## Entries supplied:

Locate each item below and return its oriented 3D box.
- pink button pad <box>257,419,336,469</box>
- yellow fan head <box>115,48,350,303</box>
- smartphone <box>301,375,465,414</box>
---
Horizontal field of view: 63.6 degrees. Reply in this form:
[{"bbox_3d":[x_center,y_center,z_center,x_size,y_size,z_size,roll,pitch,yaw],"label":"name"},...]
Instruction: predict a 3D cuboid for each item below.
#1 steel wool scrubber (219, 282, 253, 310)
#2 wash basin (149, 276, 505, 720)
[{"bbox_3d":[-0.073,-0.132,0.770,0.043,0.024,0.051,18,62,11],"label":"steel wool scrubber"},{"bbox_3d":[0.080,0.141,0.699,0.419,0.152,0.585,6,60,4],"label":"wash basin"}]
...
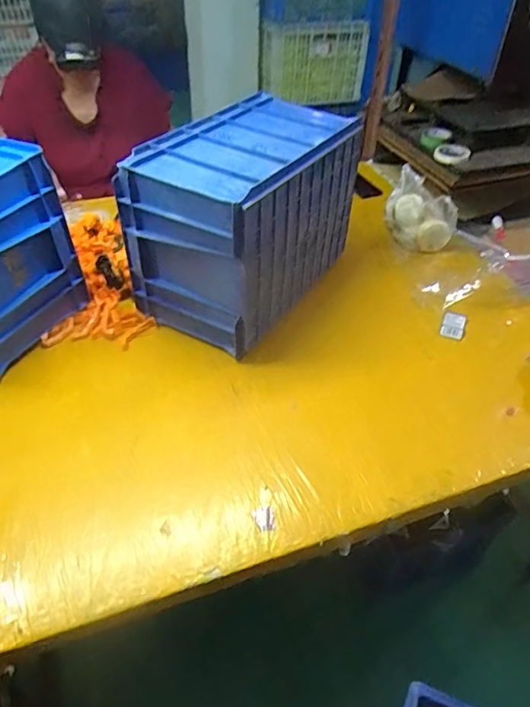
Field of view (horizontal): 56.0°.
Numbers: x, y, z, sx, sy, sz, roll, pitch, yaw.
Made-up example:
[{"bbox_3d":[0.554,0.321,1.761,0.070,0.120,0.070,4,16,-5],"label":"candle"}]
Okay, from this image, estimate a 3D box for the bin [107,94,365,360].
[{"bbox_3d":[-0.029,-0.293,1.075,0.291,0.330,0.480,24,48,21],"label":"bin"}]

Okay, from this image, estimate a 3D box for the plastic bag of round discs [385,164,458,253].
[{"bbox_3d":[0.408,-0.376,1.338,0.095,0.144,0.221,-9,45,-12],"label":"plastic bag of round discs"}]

## Exercise prompt:
For this exercise, output exactly the lines above from the line with "Locate each item" to the line with "- smartphone <box>301,375,465,414</box>", counting both, and leave out the rest.

## Answer box:
Locate each item below and return its oriented 3D box.
- pink button pad <box>257,419,336,469</box>
- yellow fan head <box>115,48,350,303</box>
- smartphone <box>301,375,465,414</box>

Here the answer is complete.